[Chart understanding data]
------------------------------
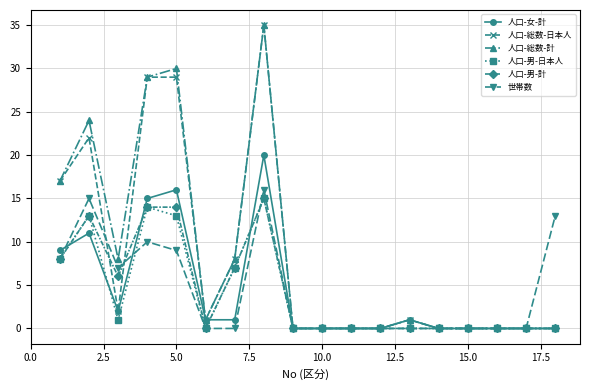

True or false: 世帯数 has more than 0 points higher than both neighbors.

True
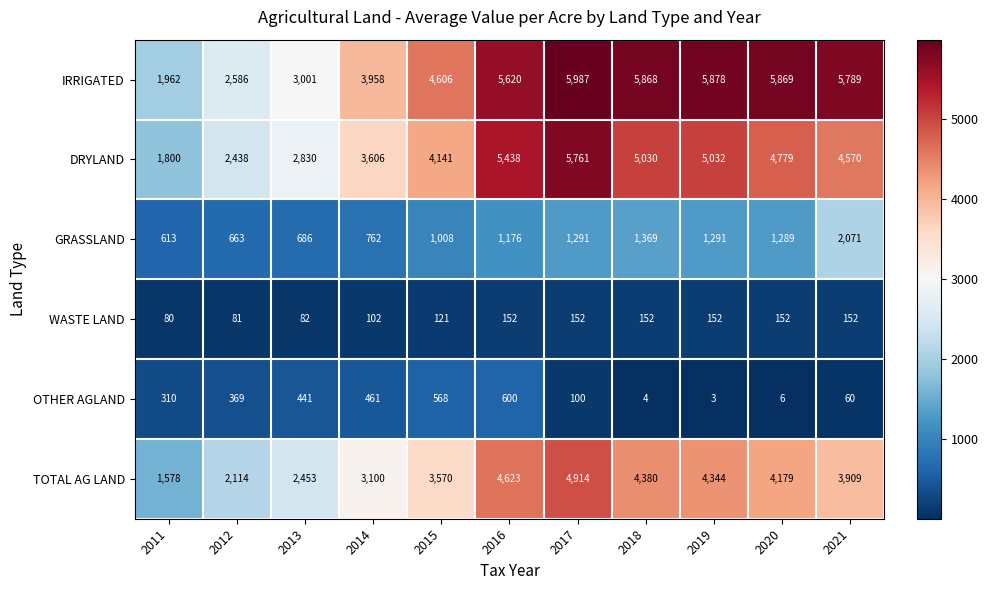

Is it true that DRYLAND equals 1210 at 2011?

False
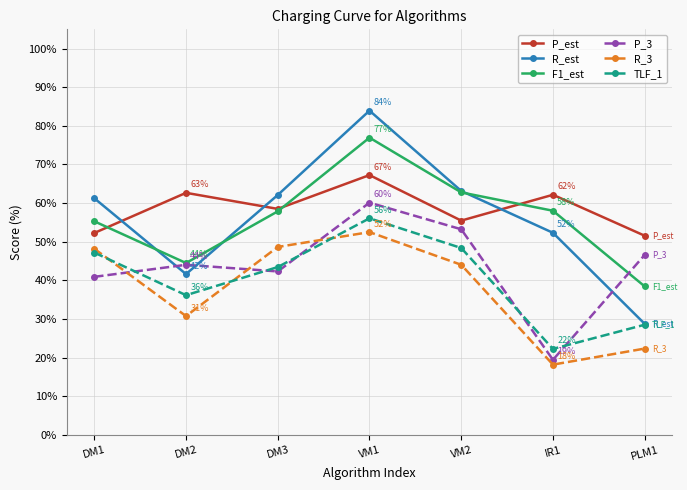

What is the difference between the second highest and minimum values in the TLF_1 series?

26.1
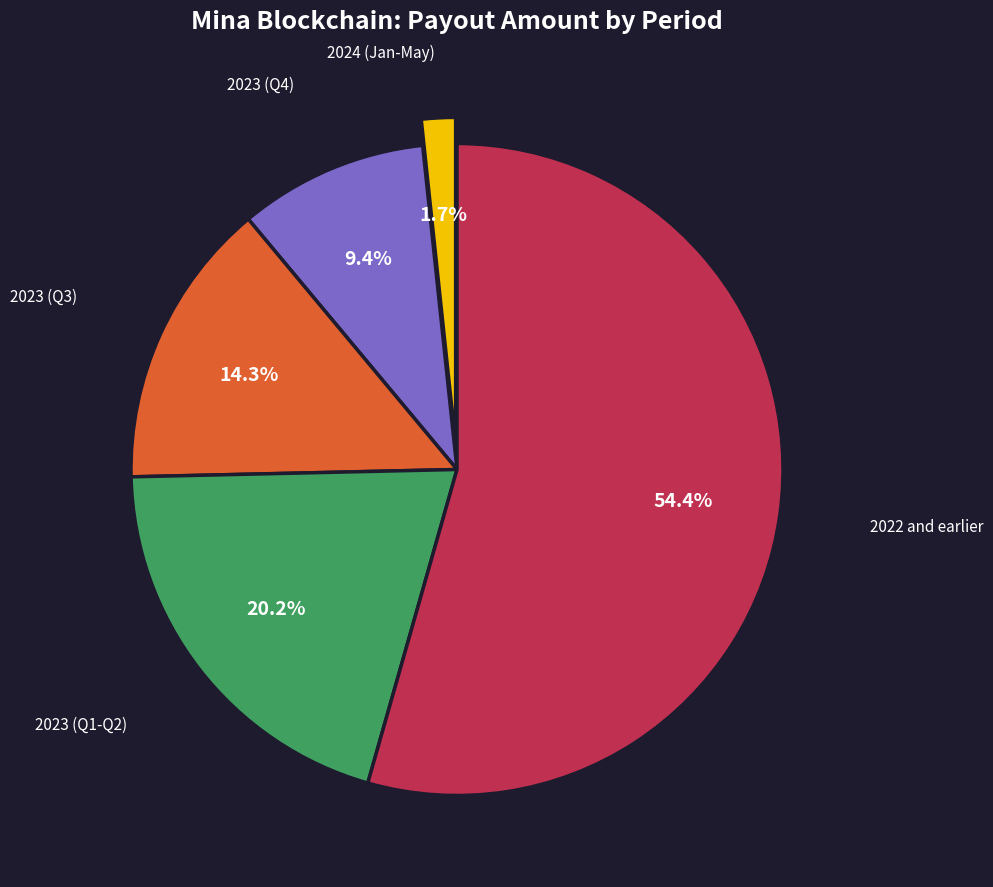

Count the number of slices in the pie.

5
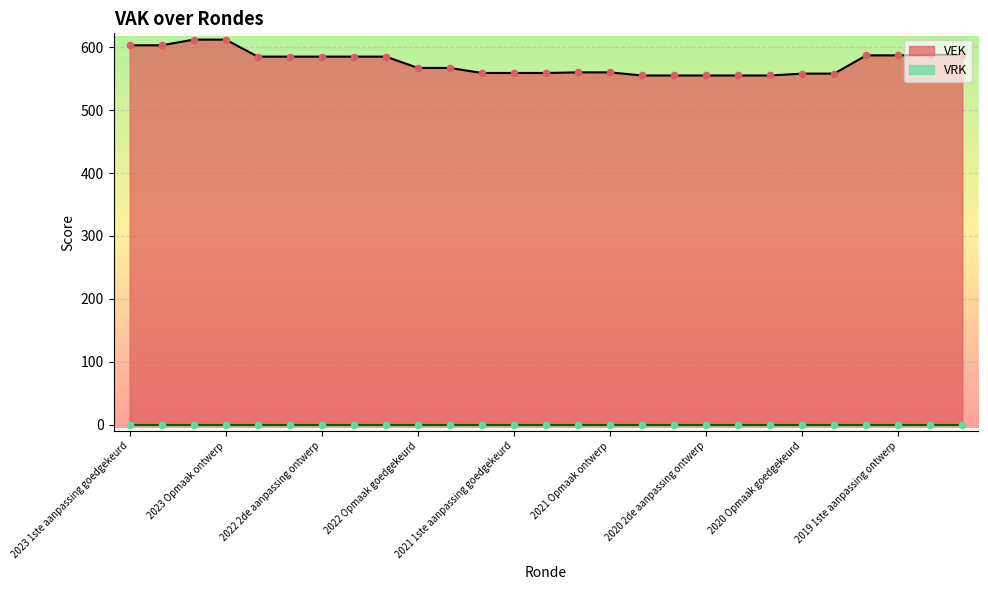

Between 2023 1ste aanpassing ontwerp and 2023 Opmaak goedgekeurd, which is larger?

2023 Opmaak goedgekeurd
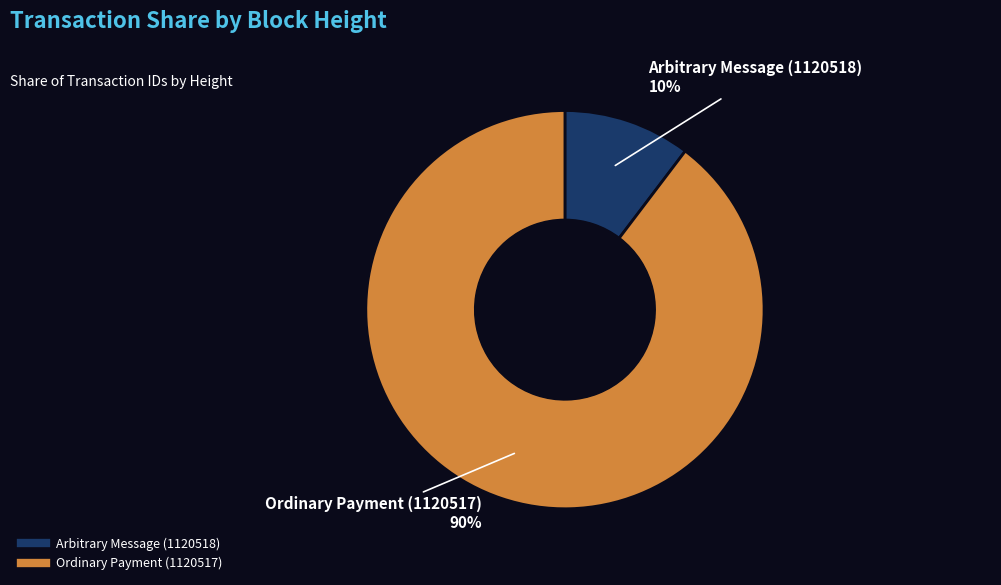

To the nearest percent, what is the average slice percentage?

50%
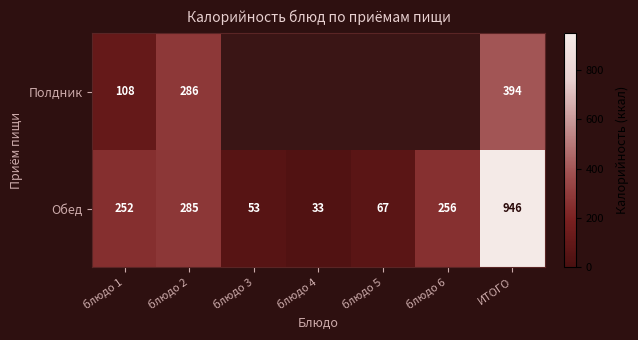

Where is Обед nearest to the value 489?

блюдо 2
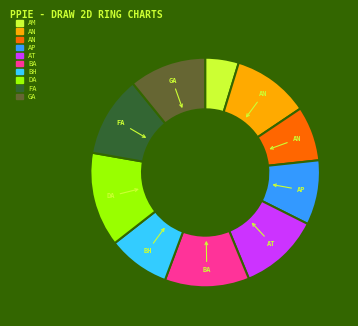

Count the number of slices in the pie.

10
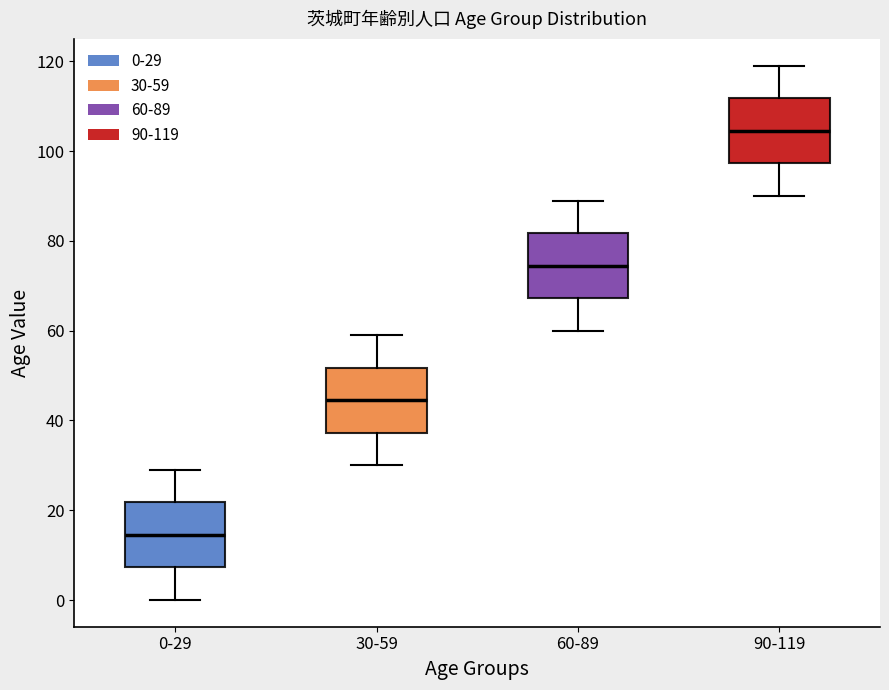

Reading left to right, read every box against the y-axis: the position of its median line, the range the box covers, and the ends of its whiskers. The values are not printed on the chart, so give them approximately, as read against the axis.

0-29: median 14, box 8 to 22, whiskers 0 to 30
30-59: median 44, box 38 to 52, whiskers 30 to 60
60-89: median 74, box 68 to 82, whiskers 60 to 90
90-119: median 104, box 98 to 112, whiskers 90 to 120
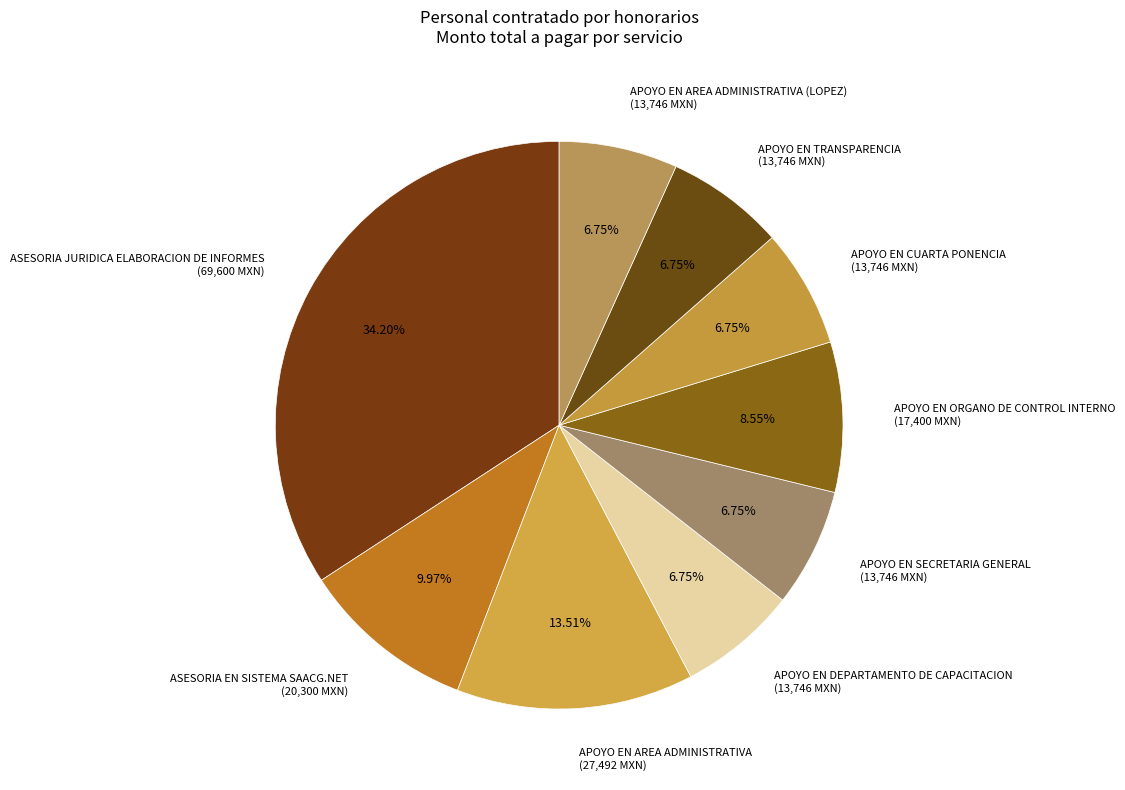

Which category has the biggest portion of the pie?

ASESORIA JURIDICA ELABORACION DE INFORMES (69,600 MXN)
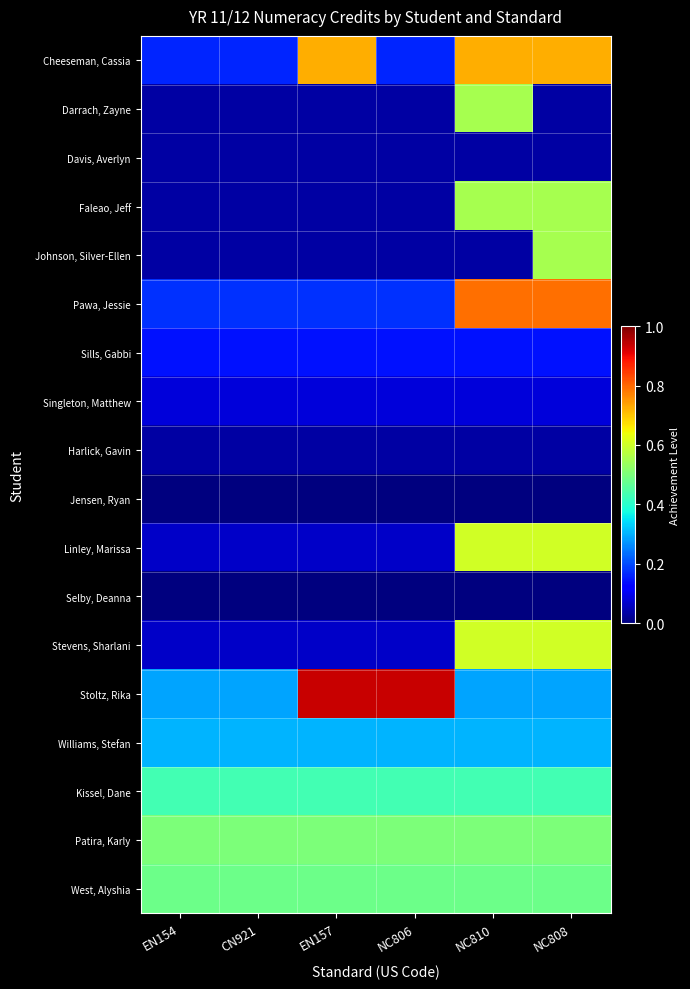

Which category has the highest value across all series?

EN157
------------------------------
- AIM OF THE EXERCISE -
Find every line in the records above that contains the word "series", and copy each of those lines.

- WORKED SOLUTION -
What is the difference between the second highest and minimum values in the TLF_1 series?
Which category has the highest value across all series?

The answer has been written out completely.